2  Course Description

PQHS 432 (cross-listed as CRSP 432 and MPHP 432) is the second half of a two-semester sequence (with 431) focused on modern data analysis and advanced statistical modeling, with a practical bent and as little theory as possible. We emphasize the key roles of thinking hard, and well, about design and analysis in research.

The course is formally titled Statistical Methods in Biological & Medical Sciences, Part 2. A more accurate title is Data Science for Biological, Medical or Health Research.

We’ll learn about managing and visualizing data, building models and making predictions, and other data science activities. This highly applied course focuses on modern tools for learning from data. We’ll learn a lot of R, and we’ll use RStudio and Quarto as tools to help make R work better, and help perform our research in rigorous and replicable ways.

2.1 Course Objectives

During the 431-432 sequence, students will:

  1. Use modern data science tools to import, tidy/manage, explore (through transformation, visualization and modeling) and communicate about data.
  2. Think hard and well about rigorous design and analysis in scientific research.
  3. Gain sufficient background in the practical issues regarding linear and generalized linear models to give you a starting place for meaningful applied work, particularly in terms of making comparisons to address general types of statistical and analytic questions (exploratory, predictive, inferential, and causal, in particular.)
  4. Learn about the importance of replicable research, and develop facility and practice in open source tools for doing it.
  5. Complete a series of assignments (labs, projects and quizzes) designed to help you demonstrate what you’ve learned.
  6. Program (“Code”) in R sufficiently to accomplish the tasks above, with enough self-sufficiency afterwards to be able to debug and use new R tools without substantial troubleshooting help. What separates “doing data science” from “doing data analysis” is programming.

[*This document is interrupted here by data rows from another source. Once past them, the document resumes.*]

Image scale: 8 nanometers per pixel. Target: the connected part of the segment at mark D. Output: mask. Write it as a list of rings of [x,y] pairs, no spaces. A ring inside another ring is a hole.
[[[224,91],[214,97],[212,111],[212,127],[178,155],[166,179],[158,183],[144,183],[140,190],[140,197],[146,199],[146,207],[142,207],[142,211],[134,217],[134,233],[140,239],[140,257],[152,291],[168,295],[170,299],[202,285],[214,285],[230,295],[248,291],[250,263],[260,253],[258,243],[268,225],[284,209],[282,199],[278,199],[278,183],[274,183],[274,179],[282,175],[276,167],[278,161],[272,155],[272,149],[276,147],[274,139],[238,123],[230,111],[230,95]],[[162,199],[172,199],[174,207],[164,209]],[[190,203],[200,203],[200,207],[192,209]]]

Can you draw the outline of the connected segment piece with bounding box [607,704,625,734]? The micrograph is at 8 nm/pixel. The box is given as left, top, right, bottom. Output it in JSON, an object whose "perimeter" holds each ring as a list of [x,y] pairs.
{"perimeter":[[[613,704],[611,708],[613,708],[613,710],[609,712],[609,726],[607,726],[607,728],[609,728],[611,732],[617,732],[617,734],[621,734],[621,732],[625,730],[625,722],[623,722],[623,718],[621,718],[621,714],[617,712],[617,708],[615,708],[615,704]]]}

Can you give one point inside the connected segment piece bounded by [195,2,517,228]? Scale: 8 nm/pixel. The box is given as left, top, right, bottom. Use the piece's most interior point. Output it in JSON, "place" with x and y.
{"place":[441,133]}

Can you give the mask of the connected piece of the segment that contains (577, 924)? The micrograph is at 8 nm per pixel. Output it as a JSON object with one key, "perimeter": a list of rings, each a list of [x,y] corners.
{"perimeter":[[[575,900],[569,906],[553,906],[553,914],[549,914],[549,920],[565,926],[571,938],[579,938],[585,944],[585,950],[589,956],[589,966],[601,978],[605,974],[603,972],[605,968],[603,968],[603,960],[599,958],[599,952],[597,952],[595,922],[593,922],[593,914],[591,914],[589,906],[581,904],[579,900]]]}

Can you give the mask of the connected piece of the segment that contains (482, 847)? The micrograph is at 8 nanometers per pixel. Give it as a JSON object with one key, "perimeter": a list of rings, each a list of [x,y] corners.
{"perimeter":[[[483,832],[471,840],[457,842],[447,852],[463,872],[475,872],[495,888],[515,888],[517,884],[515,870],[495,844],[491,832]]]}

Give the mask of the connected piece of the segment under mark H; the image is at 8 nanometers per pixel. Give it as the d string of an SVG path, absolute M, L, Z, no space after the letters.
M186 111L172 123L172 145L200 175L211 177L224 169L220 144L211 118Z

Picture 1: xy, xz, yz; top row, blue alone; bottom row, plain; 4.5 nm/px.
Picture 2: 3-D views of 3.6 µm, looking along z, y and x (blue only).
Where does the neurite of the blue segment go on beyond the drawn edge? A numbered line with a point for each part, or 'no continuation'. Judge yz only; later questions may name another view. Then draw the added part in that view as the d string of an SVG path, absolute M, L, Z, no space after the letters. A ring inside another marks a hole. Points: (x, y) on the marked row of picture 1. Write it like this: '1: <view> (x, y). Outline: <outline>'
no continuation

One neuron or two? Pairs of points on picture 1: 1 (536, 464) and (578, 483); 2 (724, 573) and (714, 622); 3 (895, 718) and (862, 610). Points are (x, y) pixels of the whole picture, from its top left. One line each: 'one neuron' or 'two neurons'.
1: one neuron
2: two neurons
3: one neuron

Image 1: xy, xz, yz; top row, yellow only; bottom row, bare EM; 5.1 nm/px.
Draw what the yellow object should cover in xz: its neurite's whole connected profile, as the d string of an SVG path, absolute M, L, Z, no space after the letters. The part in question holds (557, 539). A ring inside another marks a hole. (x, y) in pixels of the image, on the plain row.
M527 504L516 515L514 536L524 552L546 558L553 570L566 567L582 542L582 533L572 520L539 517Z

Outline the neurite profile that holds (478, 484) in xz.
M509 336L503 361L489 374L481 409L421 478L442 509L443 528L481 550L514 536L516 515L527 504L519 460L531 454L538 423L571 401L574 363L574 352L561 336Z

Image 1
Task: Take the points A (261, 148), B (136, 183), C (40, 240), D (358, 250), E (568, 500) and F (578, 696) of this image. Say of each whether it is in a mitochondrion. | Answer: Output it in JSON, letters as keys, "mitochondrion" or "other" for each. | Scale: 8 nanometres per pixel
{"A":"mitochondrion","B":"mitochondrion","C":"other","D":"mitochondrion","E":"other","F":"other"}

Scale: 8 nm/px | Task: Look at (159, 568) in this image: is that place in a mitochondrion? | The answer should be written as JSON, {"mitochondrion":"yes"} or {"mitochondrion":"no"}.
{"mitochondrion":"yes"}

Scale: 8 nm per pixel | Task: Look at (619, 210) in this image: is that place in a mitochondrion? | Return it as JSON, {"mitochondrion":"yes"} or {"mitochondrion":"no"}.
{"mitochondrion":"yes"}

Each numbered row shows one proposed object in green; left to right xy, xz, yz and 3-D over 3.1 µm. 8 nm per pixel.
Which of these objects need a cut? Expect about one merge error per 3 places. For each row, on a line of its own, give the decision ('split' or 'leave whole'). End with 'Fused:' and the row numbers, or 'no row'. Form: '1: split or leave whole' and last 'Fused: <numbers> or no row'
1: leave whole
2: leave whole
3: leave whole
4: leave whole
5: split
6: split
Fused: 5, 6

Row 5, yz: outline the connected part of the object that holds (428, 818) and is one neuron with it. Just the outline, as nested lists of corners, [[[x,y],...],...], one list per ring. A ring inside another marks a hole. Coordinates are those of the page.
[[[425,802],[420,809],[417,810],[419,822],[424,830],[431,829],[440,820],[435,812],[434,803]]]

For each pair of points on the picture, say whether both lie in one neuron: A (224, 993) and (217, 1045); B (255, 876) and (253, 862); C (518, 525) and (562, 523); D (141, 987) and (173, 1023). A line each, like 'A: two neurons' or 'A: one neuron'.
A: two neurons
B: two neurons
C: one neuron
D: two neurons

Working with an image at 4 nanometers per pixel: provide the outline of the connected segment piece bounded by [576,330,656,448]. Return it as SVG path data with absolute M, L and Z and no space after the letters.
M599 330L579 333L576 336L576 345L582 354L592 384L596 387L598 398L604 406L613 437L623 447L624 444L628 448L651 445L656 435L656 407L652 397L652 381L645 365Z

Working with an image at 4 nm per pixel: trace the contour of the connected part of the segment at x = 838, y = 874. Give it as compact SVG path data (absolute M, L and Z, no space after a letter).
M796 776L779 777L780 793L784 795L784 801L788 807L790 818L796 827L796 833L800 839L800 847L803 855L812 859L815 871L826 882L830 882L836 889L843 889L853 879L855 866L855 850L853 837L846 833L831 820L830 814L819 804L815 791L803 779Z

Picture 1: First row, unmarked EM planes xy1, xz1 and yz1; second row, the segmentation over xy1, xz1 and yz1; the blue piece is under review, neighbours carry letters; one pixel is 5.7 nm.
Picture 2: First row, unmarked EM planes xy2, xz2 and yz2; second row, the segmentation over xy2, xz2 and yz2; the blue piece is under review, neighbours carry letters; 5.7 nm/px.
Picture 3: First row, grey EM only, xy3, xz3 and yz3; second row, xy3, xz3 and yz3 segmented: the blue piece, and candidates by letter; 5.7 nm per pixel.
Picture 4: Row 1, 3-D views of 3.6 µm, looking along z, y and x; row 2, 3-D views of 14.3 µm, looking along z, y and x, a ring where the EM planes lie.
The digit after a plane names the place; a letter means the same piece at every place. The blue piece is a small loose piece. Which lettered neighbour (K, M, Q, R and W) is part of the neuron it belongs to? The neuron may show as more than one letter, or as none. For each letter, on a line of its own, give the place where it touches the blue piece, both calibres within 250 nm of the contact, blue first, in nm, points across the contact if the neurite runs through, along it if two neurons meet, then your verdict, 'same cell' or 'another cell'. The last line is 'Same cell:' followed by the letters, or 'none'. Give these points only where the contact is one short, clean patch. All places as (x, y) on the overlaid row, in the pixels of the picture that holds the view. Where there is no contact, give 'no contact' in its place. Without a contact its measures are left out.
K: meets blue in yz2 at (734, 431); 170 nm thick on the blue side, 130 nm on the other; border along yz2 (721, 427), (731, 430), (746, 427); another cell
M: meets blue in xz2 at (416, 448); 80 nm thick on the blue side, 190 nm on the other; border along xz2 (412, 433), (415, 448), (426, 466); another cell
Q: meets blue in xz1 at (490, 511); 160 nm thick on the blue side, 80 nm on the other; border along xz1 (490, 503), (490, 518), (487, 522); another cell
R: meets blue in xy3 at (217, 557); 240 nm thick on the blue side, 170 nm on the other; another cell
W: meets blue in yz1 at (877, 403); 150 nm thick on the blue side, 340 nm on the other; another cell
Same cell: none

This is NOT a course in mathematical statistics or statistical inference. It’s far more applied than that.

2.2 Key Topics in 431-432

  1. Exploratory Data Analysis: “All graphs are comparisons” including data exploration, statistical graphics and more general visualization of information.
  2. Placing biological, medical and health research questions into a statistical framework.
  3. Study Development - making choices in designing and executing the collection and aggregation of data.
  4. Data Handling - including important issues in importing, tidying and transforming data, as well as methods for dealing with missing data, including imputation.
  5. Statistical Comparisons: “All of statistics are comparisons” - including methods for discrete and continuous variables: intervals, assumptions, some thoughts on statistical power, and the bootstrap, design of visualizations and models for rates, proportions and contingency tables.
  6. The proper and rigorous use of multi-predictor models for continuous and discrete data, including…
    • Fitting, evaluating, and interpreting linear and generalized linear models.
    • Prediction and validation.
    • Critical role of graphics, including diagnostics and residual analysis.
    • Model choice, including variable selection, shrinkage and model uncertainty.
    • Dealing with categorical predictors and interactions meaningfully.
  7. Using R and RStudio to make all of the things above happen; with particular emphasis on doing replicable research and using Quarto) to document the work in a replicable way.

2.3 432 Course Outline & Format

The main group sessions for the 432 course will include over two dozen in-person lecture sessions led by Professor Love, to be held on Tuesdays and Thursdays from 1:00 to 2:15 PM in E321-323 in the Robbins Building at the CWRU School of Medicine.

  • The Course Calendar provides additional detail on specific sessions, and links to materials used in those sessions, including slides.